Supplied data:
"""

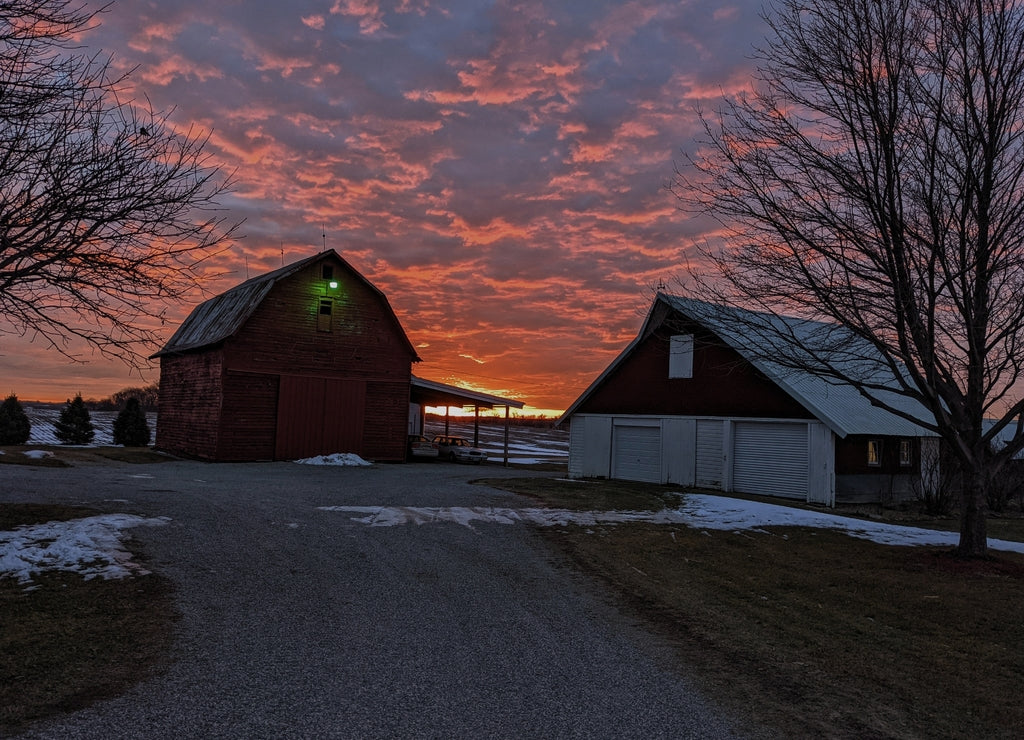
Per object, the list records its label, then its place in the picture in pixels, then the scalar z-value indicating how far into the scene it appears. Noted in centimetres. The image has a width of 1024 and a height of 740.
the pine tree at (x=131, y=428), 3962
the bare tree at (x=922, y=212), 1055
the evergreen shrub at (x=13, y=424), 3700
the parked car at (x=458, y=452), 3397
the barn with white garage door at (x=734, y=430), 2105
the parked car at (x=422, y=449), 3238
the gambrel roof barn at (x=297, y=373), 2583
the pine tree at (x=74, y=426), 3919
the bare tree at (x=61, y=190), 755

"""
"""

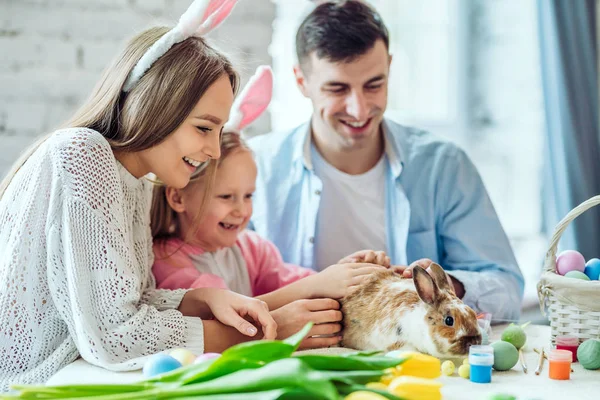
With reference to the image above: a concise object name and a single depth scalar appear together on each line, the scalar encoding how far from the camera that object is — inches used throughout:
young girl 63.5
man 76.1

"""

Exercise goal: Could you return exactly the stretch of the data above that starts at the line with "the barn with" and ends at the line with "the bare tree at (x=61, y=190), 755", both lines included?

Solution:
the barn with white garage door at (x=734, y=430), 2105
the parked car at (x=422, y=449), 3238
the gambrel roof barn at (x=297, y=373), 2583
the pine tree at (x=74, y=426), 3919
the bare tree at (x=61, y=190), 755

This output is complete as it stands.